Expecting To Fly

The work of Belgian player Jozef Dumoulin has yet to really connect with me, but today’s oddity A Beginner’s Guide To Diving And Flying (YOLK RECORDS J2072) does at least have a certain understated charm. On it, Dumoulin forsakes his usual Rhodes electric piano in favour of an acoustic one, and his fellow musicians the Orca Noise Unit also play all-acoustic chamber music of a sort, with woodwinds, upright double bass, and percussion. These 15 cuts aren’t exactly compositions, but neither are they all-out improvisations, and the joy of working (for Jozef at any rate) has been to dwell for a brief sojourn in this grey twilight zone. Further, the music is intended to evoke a dreaming-waking state, and Dumoulin has assessed its success by measuring it against his own personal dream-diaries, journals which he often reads and re-reads.
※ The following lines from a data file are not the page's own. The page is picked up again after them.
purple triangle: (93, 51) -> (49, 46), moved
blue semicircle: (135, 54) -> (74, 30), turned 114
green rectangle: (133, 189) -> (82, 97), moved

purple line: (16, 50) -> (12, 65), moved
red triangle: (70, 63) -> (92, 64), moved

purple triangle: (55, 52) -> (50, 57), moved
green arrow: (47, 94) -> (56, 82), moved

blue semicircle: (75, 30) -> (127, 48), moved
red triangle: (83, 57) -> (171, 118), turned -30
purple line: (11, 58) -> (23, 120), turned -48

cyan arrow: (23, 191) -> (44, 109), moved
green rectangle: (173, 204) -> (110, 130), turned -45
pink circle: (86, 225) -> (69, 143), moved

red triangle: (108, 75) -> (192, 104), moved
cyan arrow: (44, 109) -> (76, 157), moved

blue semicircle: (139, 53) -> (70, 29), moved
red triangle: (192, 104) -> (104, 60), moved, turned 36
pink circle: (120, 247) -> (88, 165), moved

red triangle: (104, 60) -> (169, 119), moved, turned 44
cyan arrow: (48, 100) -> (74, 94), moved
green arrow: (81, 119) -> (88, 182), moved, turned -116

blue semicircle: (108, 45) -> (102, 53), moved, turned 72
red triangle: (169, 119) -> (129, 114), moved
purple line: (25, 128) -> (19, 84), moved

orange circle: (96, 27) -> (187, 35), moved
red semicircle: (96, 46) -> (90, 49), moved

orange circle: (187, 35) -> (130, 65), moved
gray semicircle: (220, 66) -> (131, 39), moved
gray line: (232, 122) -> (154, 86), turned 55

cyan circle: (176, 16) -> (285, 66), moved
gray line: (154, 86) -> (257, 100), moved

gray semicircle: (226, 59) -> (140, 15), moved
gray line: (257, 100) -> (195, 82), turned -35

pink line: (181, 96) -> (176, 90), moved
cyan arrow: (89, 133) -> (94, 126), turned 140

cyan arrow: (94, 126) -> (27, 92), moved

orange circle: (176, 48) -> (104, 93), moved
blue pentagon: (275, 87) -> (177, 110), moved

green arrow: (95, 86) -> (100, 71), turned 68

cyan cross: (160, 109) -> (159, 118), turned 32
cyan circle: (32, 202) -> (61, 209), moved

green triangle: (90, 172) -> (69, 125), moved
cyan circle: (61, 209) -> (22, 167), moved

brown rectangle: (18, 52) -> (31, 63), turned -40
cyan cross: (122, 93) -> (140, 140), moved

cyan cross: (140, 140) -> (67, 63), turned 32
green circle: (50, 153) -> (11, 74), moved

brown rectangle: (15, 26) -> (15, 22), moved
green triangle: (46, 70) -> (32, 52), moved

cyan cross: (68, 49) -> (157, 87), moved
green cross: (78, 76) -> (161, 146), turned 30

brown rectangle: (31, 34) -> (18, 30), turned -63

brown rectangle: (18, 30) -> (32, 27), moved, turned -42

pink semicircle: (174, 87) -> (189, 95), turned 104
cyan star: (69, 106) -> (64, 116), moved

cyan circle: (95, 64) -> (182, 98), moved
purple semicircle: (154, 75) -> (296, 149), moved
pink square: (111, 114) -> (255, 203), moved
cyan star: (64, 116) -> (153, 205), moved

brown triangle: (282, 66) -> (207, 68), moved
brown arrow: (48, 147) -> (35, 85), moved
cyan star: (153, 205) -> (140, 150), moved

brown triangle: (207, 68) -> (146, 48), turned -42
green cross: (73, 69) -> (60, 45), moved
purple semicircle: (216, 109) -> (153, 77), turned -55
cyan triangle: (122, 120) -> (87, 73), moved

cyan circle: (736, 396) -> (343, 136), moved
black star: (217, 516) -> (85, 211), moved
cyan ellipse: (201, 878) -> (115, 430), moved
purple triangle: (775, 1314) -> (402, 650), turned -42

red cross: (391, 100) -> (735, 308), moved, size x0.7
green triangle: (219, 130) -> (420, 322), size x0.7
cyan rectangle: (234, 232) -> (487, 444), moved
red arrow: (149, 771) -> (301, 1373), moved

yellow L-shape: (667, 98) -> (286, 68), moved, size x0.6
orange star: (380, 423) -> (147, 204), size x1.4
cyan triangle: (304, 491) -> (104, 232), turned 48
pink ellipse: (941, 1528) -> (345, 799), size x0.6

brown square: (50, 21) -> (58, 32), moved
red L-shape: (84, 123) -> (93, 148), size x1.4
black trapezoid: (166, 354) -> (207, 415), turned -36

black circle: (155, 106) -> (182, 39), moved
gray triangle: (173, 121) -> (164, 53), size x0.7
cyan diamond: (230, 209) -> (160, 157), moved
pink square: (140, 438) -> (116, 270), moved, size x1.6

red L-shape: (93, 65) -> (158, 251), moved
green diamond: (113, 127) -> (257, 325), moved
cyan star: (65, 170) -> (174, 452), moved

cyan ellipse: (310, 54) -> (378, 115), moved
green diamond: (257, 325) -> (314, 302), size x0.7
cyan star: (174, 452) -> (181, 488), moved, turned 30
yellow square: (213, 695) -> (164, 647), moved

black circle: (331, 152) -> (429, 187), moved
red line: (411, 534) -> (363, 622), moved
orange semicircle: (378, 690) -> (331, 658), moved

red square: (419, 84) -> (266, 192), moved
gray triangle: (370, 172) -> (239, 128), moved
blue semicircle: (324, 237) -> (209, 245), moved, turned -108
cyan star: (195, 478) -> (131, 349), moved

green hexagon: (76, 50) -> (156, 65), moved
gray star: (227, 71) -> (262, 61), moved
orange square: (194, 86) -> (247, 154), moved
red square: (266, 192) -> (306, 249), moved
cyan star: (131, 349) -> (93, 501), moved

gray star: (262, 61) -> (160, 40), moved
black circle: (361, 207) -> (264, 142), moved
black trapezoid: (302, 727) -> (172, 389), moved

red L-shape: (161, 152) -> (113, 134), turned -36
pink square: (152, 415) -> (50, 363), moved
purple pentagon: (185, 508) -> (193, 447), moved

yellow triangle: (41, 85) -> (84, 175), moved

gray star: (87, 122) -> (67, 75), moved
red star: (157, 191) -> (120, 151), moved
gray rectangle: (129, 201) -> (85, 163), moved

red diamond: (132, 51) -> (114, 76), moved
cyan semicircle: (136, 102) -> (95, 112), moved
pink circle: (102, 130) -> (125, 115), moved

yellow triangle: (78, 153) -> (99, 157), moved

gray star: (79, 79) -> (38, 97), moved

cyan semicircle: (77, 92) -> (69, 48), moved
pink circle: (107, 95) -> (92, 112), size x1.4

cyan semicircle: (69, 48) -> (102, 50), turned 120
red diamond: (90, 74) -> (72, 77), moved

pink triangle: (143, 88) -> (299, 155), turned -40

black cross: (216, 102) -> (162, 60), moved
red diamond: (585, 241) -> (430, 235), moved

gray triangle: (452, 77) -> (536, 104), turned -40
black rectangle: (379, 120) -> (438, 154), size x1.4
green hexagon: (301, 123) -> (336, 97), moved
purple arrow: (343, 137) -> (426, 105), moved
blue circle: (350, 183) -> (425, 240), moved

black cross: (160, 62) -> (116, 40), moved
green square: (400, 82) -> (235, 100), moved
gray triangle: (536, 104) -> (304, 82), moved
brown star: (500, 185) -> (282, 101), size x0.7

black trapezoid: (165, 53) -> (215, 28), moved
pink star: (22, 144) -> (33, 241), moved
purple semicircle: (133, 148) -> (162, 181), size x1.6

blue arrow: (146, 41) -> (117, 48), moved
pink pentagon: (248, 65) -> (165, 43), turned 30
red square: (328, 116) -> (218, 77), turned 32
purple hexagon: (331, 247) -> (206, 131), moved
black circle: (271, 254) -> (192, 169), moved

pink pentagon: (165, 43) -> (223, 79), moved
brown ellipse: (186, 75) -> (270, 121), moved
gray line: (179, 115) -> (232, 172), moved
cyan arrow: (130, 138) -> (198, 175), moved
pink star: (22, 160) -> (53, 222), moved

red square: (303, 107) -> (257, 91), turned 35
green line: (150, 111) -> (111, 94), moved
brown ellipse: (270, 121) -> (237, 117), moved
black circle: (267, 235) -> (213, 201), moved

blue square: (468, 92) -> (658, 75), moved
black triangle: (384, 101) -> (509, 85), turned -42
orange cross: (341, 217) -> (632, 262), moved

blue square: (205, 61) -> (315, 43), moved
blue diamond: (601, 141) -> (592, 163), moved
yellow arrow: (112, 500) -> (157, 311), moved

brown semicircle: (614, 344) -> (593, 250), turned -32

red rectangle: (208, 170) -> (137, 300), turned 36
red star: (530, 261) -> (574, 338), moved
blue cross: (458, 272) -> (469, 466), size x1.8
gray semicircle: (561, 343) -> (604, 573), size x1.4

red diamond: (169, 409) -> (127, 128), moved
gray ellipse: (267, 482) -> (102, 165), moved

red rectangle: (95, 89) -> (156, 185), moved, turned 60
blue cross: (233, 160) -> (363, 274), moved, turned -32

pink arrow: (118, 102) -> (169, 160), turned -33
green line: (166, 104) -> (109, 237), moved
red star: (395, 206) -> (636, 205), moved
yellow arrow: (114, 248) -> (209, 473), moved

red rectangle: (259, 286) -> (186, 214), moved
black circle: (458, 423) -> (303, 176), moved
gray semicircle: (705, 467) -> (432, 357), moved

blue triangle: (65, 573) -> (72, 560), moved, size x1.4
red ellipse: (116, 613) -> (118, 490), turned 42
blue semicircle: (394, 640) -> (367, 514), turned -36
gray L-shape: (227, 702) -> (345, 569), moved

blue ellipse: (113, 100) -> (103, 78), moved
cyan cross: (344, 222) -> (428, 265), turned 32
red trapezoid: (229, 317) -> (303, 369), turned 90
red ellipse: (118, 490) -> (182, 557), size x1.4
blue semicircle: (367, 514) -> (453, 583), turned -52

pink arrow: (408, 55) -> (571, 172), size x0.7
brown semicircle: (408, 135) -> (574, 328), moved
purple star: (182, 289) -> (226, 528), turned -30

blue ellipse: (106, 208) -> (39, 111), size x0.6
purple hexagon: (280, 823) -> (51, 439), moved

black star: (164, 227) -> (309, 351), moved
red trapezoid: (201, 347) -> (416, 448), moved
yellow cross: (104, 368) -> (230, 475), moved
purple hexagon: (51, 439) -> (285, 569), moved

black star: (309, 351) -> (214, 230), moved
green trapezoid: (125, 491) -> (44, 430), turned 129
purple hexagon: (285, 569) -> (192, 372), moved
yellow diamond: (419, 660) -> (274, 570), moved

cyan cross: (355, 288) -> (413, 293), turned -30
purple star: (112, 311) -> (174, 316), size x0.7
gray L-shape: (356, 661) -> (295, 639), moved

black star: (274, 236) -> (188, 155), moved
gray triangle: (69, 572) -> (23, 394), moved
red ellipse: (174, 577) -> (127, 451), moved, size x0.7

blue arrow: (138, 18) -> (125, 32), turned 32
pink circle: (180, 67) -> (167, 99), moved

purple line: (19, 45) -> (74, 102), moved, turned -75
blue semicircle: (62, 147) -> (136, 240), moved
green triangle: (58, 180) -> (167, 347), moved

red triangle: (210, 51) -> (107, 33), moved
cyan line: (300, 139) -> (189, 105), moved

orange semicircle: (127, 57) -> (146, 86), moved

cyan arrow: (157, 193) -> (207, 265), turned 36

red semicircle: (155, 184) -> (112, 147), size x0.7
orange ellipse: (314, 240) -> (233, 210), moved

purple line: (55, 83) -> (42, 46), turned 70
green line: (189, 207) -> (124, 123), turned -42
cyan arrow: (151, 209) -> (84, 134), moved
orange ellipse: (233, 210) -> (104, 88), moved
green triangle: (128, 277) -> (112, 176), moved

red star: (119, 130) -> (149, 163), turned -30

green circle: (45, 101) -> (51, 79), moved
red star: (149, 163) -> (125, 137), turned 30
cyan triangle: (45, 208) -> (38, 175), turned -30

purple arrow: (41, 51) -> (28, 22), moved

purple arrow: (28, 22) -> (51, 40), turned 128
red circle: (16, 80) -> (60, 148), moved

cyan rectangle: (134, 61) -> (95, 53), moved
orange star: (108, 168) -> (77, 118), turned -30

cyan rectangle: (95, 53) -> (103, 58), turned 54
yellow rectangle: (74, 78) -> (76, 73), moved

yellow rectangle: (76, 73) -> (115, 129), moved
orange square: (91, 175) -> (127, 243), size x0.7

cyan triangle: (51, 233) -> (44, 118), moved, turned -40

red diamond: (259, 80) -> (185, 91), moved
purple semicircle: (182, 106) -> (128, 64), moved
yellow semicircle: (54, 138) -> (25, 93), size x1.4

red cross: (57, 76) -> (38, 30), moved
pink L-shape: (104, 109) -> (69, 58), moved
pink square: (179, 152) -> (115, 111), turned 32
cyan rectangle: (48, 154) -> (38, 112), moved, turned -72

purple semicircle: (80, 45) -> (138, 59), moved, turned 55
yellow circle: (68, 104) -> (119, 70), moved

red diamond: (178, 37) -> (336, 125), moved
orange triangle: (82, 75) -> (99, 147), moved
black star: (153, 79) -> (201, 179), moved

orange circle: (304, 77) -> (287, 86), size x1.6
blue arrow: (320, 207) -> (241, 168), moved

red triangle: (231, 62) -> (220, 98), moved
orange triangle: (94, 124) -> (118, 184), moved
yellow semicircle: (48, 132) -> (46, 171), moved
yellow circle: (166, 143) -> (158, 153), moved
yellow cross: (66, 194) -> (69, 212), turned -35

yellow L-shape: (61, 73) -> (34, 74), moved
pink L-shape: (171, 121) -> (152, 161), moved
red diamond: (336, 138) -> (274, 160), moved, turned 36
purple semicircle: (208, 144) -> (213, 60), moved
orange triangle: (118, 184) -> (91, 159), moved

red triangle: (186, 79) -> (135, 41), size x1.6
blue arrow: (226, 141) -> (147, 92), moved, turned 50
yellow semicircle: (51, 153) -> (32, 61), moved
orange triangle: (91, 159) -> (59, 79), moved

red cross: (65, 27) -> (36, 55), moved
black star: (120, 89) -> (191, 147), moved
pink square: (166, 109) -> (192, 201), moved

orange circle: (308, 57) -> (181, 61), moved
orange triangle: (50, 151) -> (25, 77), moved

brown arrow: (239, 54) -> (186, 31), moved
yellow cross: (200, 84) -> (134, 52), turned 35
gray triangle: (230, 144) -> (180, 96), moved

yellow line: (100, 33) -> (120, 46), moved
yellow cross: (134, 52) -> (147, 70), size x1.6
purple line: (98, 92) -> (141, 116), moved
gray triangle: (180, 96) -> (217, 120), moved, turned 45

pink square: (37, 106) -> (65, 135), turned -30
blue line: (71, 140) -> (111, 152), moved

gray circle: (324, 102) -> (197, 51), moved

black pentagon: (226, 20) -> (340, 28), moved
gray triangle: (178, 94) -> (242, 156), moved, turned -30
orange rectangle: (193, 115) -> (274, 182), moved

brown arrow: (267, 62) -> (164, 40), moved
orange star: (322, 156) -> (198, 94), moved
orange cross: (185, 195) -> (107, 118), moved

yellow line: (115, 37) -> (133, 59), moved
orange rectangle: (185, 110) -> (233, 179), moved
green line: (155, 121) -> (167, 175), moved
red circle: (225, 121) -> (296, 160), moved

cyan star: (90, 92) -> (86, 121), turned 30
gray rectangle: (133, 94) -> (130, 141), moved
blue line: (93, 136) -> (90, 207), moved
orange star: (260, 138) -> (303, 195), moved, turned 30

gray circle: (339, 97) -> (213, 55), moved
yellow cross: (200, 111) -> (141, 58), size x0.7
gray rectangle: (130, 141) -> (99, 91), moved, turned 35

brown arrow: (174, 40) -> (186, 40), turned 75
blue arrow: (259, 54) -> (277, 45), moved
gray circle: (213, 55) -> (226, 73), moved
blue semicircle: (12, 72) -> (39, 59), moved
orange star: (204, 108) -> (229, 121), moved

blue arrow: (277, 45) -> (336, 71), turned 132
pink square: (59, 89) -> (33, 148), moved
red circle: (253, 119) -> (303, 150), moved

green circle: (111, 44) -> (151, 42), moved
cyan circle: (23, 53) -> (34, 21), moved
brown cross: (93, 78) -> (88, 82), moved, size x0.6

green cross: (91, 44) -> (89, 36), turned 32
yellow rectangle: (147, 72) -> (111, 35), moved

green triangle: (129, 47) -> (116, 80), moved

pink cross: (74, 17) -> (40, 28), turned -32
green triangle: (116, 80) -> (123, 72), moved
Consequently, none of the music stays within any particular genre, nor reaches a condition where it might be mistaken for a crescendo or a conclusion. The results are pleasant enough, but neither one thing nor the other; like a half-baked mix between bland, somnolent jazz music for a nameless lounge situated on the edge of the desert, by a band who are dreaming of a misremembered Morton Feldman record which keeps morphing into a teaching video intended to introduce Schoenberg to children. Jozef Dumoulin speaks of this project in terms which make it seem liberating – he talks of “cutting a knot” and “let[ting] that open form grow naturally” – but in spite of this, the music feels quite restricted, shallow, and unadventurous. From March 2018.